Alzheimer's disease brain‐derived extracellular vesicles reveal altered synapse‐related proteome and induce cognitive impairment in mice

• Published in: Alzheimer's & dementia Vol. 19; no. 12; pp. 5418 - 5436
• Main Authors: Bodart‐Santos, Victor, Pinheiro, Lisandra S., da Silva‐Junior, Almir J., Froza, Rudimar L., Ahrens, Rosemary, Gonçalves, Rafaella A., Andrade, Mayara M., Chen, Yan, Alcantara, Carolina de Lima, Grinberg, Lea T., Leite, Renata E. P., Ferreira, Sergio T., Fraser, Paul E., De Felice, Fernanda G.
• Format: Journal Article
• Language: English
• Published: United States 01.12.2023
• Subjects: Alzheimer's disease; brain‐derived EVs; extracellular vesicles; proteomics; tauopathies; tauopathies; brain-derived EVs; extracellular vesicles; proteomics; Alzheimer's disease
• ISSN: 1552-5260; 1552-5279; 1552-5279
• DOI: 10.1002/alz.13134

INTRODUCTION Extracellular vesicles (EVs) have been implicated in the spread of neuropathology in Alzheimer's disease (AD), but their involvement in behavioral outcomes linked to AD remains to be determined.

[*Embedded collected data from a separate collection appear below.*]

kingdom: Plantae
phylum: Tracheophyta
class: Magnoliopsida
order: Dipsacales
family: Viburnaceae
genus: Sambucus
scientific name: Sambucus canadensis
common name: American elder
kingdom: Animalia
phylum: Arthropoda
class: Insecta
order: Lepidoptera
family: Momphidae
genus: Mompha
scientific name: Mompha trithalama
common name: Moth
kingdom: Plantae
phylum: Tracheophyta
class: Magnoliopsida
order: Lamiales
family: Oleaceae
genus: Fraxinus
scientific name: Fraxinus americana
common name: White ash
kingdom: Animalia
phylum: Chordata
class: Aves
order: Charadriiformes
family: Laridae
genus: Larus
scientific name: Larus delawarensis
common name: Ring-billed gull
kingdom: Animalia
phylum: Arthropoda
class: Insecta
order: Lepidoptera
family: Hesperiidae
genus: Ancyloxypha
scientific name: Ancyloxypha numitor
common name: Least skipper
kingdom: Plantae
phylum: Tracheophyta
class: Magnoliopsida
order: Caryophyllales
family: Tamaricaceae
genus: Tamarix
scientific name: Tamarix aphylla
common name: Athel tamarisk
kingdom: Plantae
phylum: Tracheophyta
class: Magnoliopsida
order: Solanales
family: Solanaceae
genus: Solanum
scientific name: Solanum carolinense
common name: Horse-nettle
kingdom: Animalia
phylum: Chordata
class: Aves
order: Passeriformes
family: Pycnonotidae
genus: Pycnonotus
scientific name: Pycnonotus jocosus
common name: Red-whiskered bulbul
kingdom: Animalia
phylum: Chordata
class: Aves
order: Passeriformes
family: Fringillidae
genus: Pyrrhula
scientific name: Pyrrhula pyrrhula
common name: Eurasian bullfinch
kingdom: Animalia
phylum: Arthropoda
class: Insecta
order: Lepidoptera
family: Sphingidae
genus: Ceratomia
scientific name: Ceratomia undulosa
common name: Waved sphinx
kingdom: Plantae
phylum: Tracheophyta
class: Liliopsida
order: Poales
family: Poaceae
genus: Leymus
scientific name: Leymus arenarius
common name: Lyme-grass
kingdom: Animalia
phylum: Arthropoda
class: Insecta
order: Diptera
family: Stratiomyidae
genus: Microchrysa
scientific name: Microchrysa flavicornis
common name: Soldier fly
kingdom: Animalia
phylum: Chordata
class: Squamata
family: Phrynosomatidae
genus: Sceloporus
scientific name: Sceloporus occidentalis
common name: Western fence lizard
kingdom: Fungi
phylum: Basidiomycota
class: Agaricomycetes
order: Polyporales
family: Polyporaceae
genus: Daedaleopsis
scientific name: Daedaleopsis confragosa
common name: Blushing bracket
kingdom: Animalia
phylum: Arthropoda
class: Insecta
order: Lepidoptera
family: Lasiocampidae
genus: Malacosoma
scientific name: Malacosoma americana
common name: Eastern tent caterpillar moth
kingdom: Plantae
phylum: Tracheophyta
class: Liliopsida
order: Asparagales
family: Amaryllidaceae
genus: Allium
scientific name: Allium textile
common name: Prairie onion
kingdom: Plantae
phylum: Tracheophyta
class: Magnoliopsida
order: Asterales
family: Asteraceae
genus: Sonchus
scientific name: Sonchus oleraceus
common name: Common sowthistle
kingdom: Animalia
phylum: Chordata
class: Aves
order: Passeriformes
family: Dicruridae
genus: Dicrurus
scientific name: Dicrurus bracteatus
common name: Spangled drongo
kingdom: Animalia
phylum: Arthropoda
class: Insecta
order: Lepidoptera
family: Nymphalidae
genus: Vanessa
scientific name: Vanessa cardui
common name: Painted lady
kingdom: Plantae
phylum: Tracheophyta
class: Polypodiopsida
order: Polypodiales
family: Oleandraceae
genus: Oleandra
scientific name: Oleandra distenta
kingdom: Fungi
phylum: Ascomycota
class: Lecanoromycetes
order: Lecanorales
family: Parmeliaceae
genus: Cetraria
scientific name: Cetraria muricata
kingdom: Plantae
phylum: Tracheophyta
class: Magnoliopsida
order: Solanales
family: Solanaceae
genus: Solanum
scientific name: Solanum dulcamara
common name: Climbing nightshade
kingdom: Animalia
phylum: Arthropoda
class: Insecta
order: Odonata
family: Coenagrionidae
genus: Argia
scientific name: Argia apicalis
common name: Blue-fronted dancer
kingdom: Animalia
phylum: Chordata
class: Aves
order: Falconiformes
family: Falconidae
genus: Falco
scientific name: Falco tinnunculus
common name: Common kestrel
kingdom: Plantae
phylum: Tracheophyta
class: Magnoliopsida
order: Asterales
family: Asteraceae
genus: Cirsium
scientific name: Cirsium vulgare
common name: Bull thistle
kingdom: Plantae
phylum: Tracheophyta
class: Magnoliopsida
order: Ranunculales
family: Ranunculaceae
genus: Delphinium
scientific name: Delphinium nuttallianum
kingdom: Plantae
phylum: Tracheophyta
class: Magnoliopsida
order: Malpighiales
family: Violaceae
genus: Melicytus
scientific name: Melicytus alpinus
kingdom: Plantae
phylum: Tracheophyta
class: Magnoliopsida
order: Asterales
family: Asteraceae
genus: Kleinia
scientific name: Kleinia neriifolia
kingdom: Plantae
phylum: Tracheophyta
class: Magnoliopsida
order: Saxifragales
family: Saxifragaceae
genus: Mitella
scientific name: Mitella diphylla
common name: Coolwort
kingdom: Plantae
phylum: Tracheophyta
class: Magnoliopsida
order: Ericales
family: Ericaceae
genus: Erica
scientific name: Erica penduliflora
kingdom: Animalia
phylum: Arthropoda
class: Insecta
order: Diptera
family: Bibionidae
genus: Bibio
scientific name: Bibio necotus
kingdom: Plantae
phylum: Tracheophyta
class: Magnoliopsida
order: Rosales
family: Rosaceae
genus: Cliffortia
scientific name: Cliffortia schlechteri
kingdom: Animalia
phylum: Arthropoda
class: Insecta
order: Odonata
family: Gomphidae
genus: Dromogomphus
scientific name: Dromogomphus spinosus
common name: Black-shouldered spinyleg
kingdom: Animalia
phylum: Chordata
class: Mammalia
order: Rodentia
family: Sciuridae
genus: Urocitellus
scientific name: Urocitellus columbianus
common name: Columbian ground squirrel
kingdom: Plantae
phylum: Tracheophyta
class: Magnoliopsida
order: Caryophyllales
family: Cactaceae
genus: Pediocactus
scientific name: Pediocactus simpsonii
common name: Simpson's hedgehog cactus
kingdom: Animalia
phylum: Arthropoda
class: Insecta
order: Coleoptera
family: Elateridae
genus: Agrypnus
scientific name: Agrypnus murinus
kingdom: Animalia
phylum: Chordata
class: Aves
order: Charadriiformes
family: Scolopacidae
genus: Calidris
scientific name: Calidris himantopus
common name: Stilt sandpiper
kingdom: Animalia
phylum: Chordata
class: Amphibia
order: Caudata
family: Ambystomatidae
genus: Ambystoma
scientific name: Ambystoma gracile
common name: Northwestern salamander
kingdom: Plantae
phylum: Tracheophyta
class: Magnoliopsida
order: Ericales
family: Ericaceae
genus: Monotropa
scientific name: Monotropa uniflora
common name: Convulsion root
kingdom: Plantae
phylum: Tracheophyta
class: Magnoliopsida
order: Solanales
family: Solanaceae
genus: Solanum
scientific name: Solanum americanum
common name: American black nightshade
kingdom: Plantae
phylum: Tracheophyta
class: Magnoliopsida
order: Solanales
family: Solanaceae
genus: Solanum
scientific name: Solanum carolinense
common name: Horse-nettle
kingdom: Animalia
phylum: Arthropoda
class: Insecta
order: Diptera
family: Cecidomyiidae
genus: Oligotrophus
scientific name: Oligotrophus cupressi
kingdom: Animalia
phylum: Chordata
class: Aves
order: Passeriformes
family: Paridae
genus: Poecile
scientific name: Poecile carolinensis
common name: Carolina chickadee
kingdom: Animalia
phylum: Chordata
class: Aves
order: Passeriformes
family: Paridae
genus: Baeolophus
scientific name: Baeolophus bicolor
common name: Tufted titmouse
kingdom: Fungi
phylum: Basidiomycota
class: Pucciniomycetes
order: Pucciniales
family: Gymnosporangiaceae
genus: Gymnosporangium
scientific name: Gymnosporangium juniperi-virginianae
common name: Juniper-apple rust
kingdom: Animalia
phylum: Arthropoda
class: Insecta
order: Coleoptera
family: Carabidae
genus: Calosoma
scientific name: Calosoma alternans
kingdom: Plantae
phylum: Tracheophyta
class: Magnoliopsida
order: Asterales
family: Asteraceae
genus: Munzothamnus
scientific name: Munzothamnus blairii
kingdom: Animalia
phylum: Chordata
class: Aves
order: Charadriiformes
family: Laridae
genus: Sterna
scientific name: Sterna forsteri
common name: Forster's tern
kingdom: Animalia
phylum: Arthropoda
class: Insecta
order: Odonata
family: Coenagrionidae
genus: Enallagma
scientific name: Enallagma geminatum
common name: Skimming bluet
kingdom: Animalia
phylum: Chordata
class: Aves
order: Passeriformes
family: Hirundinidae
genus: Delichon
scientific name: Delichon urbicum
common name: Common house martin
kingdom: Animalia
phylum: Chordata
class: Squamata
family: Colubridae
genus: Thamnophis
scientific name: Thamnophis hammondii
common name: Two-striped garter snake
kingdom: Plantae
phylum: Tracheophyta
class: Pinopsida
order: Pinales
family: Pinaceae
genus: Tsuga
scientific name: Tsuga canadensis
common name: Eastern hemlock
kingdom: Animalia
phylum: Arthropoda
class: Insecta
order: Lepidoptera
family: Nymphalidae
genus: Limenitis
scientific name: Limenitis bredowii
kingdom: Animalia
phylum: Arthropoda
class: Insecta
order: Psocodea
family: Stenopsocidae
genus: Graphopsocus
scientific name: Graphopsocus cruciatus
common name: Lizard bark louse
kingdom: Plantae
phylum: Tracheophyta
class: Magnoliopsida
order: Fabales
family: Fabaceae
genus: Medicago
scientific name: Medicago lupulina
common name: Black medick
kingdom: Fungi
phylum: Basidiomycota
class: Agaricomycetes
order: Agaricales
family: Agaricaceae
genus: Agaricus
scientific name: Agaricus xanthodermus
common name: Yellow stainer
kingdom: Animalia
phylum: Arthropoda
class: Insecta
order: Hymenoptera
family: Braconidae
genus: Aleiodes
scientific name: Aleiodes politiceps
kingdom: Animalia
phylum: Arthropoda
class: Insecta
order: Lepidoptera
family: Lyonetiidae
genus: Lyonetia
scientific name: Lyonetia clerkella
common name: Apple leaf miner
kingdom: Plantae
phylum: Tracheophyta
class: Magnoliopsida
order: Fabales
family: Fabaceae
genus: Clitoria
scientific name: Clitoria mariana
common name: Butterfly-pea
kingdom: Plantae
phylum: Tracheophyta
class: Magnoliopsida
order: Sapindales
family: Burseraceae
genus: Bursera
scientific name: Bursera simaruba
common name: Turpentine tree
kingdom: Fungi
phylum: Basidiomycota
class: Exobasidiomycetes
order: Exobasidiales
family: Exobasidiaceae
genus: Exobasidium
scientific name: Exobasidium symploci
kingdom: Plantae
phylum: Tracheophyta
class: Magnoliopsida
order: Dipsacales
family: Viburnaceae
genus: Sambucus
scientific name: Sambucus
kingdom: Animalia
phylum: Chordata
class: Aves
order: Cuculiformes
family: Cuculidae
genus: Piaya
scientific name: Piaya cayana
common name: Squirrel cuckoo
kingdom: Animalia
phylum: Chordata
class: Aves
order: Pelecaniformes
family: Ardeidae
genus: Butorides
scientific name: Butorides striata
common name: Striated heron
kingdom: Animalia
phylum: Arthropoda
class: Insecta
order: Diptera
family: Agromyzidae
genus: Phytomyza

METHODS EVs isolated from post mortem brain tissue from control, AD, or frontotemporal dementia (FTD) donors, as well as from APP/PS1 mice, were injected into the hippocampi of wild‐type (WT) or a humanized Tau mouse model (hTau/mTauKO). Memory tests were carried out. Differentially expressed proteins in EVs were assessed by proteomics. RESULTS Both AD‐EVs and APP/PS1‐EVs trigger memory impairment in WT mice. We further demonstrate that AD‐EVs and FTD‐EVs carry Tau protein, present altered protein composition associated with synapse regulation and transmission, and trigger memory impairment in hTau/mTauKO mice. DISCUSSION Results demonstrate that AD‐EVs and FTD‐EVs have negative impacts on memory in mice and suggest that, in addition to spreading pathology, EVs may contribute to memory impairment in AD and FTD. Highlights Aβ was detected in EVs from post mortem AD brain tissue and APP/PS1 mice. Tau was enriched in EVs from post mortem AD, PSP and FTD brain tissue. AD‐derived EVs and APP/PS1‐EVs induce cognitive impairment in wild‐type (WT) mice. AD‐ and FTD‐derived EVs induce cognitive impairment in humanized Tau mice. Proteomics findings associate EVs with synapse dysregulation in tauopathies.